There isn’t much to the bathroom that hasn’t been said. Or perhaps, the wicker basket of bath bombs next to the shower-and-tub. Perhaps the wild berries body wash and the long-gone 3-in-1 shampoo—Orugio’s insistence on practicality, and Qifrey’s firm reassurance that he’d break off their then month-long relationship over this. Perhaps the bamboo toothbrushes and the homemade sticker on the mirror. Perhaps the utility closet with cleaning supplies, bulk detergent and a foldable broom and dustpan set.
The kitchen is vaguely L-shaped; still standing there, in the doorway, you have the bathroom in front of you and the bedroom immediately to your left, so there are two clear paces to access both those rooms. To your right, a dining table, round and varnished carved oak, picked up at an antiques sale and effortfully carried up the stairs of their apartment building. Behind it, walnut cupboards mounted on the wall, a décor nightmare if not for the painting on its doors, the only piece of Qifrey’s in the whole place. It’s of the view from their bedroom window—we’ll get there. On the wall next to the table, the divider between the kitchen and the living room, there are white chalk vines creeping up to the ceiling and a poorly-erased shopping list in pink and yellow and green. There are chalk-pen drawings of onions and spinach and cauliflowers, there are snippets of poetry they once serenaded to one another.

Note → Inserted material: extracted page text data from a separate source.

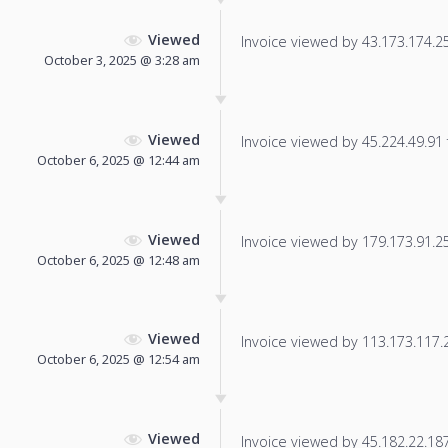
Viewed
Invoice viewed by 43.173.174.25 
October 3, 2025 @ 3:28 am
Viewed
Invoice viewed by 45.224.49.91 f
October 6, 2025 @ 12:44 am
Viewed
Invoice viewed by 179.173.91.254
October 6, 2025 @ 12:48 am
Viewed
Invoice viewed by 113.173.117.23
October 6, 2025 @ 12:54 am
Viewed
Invoice viewed by 45.182.22.187 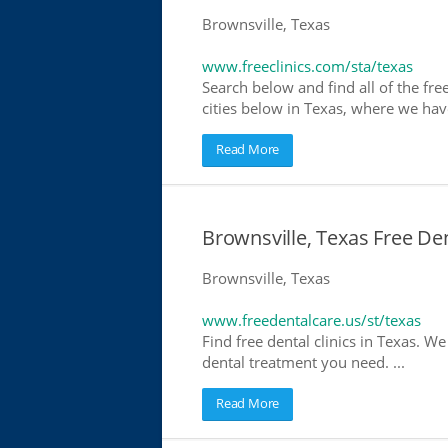
Brownsville, Texas
www.freeclinics.com/sta/texas
Search below and find all of the free 
cities below in Texas, where we have 
Read More
Brownsville, Texas Free Den
Brownsville, Texas
www.freedentalcare.us/st/texas
Find free dental clinics in Texas. We
dental treatment you need. ...
Read More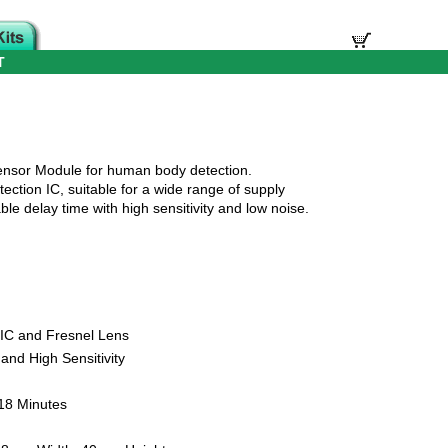
T
nsor Module for human body detection.
ection IC, suitable for a wide range of supply
ble delay time with high sensitivity and low noise.
 IC and Fresnel Lens
and High Sensitivity
 18 Minutes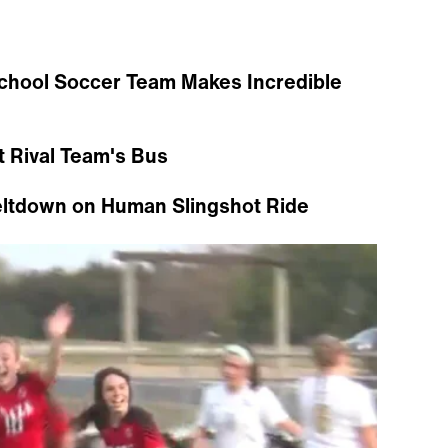
chool Soccer Team Makes Incredible
t Rival Team's Bus
eltdown on Human Slingshot Ride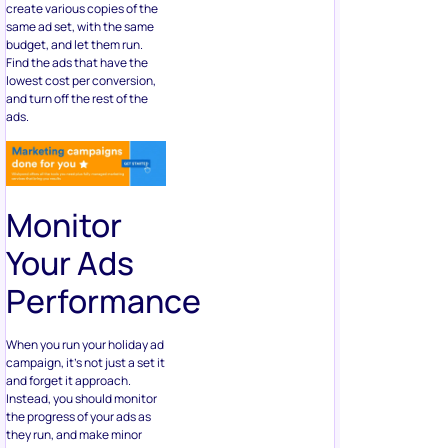
create various copies of the
same ad set, with the same
budget, and let them run.
Find the ads that have the
lowest cost per conversion,
and turn off the rest of the
ads.
Monitor
Your Ads
Performance
When you run your holiday ad
campaign, it’s not just a set it
and forget it approach.
Instead, you should monitor
the progress of your ads as
they run, and make minor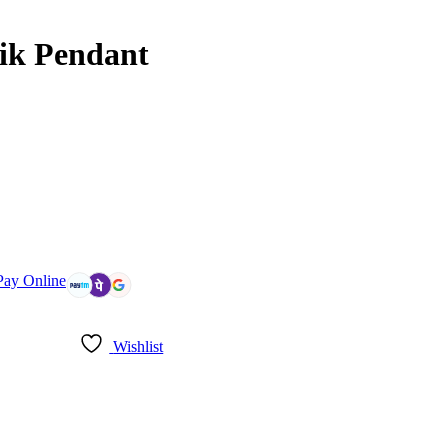
ik Pendant
Pay Online
Wishlist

The slimmer part of the kitchen, pushed aside by the square metres of bathroom, houses their sink, their fridge and their stove. It houses the small attempt at a countertop and the couple of fruit basket racks where they keep their non-refrigerated, well, fruits and veggies. It’s also where the main window of the apartment is; their ceilings are not particularly high, so to say that this window reaches from the counter to near the ceiling is not saying too much, but it’s more than enough. It faces south, the same wall as their bathroom, and keeps their flat well-lit at all times. The kitchen, at least.
Their bedroom faces east.
Their bedroom window, which takes up most of their east-facing wall, gives them a view of the rest of the city. Some of the skyscrapers downtown, albeit sparse, then the residential neighbourhoods, and even a bit of forest, far into the horizon. Their bed is pushed right underneath it, so the sunrise lights up the wall opposite them in clear white and streaks of golden, purpling the night sky in graceful pinks and that shy white-blue, tentatively turning the leaf on another day. The forest tells them the seasons; it’s bright green in the spring and dark green in the summer, it’s sunset-gold for most of autumn, and grey, sometimes snowy and white, when winter comes.

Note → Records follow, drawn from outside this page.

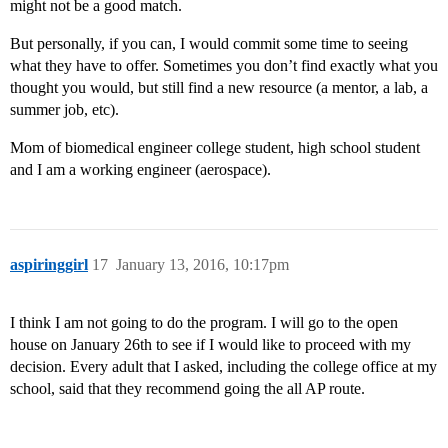
might not be a good match.
But personally, if you can, I would commit some time to seeing
what they have to offer. Sometimes you don’t find exactly what you
thought you would, but still find a new resource (a mentor, a lab, a
summer job, etc).
Mom of biomedical engineer college student, high school student
and I am a working engineer (aerospace).
aspiringgirl
17
January 13, 2016, 10:17pm
I think I am not going to do the program. I will go to the open
house on January 26th to see if I would like to proceed with my
decision. Every adult that I asked, including the college office at my
school, said that they recommend going the all AP route.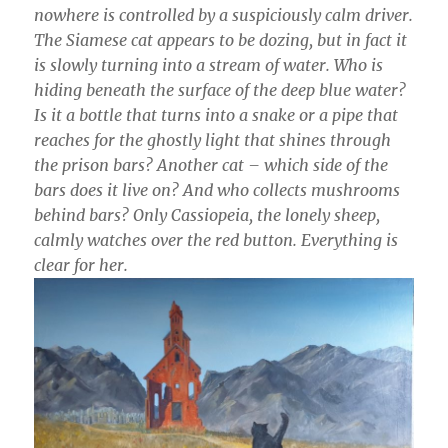
nowhere is controlled by a suspiciously calm driver.
The Siamese cat appears to be dozing, but in fact it
is slowly turning into a stream of water. Who is
hiding beneath the surface of the deep blue water?
Is it a bottle that turns into a snake or a pipe that
reaches for the ghostly light that shines through
the prison bars? Another cat – which side of the
bars does it live on? And who collects mushrooms
behind bars? Only Cassiopeia, the lonely sheep,
calmly watches over the red button. Everything is
clear for her.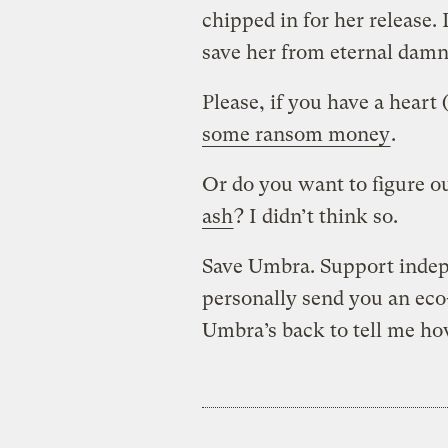
chipped in for her release
save her from eternal damn
Please, if you have a heart
some ransom money
.
Or do you want to figure o
ash
? I didn’t think so.
Save Umbra. Support inde
personally send you an eco-
Umbra’s back to tell me ho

Their mattress is king-sized and expensive, but it doesn’t have a frame. It’s supported on driftwood planks and nails that Orugio didn’t buy, but got—his parents’ housewarming gift wasn’t a set of kitchen utensils, a throw pillow, or books. It was a toolbox and a first-aid kit.

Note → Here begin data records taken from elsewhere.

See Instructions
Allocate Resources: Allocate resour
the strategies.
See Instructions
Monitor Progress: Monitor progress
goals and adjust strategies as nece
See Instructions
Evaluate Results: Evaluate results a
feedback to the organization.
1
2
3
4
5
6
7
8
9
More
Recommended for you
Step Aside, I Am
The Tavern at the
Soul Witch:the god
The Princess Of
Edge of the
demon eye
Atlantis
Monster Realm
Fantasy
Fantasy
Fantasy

Their room is mostly minimalistic, their bed dead-centre and aligned under the window. By the left wall—from the door, and right from the bed—there’s a clothing rack with common items and accessories, and on the right, drawings and paintings made by Qifrey’s students, his pride and joy. They’re hung from yarn after the proven ineffectiveness of tape, and there’s always space for one more.
When they moved in, empty walls and empty floors, they sat in the kitchen, the room still warm from the summer sunset, and shared glasses of wine.
“It’s not much,” Qifrey said, a smile faint and soft on his lips, the drawstrings of his cotton shirt pulled wide from the heat and showing the warm expanse of his collarbones and his chest. The flat looked both bigger and smaller in its emptiness; it’s hard to describe the feeling of moving into a new place, of finding somewhere to belong.
“It’s ours,” Orugio said in response, his words sunny. Qifrey laughed, nodded, agreed. Orugio reached for his hand and took it.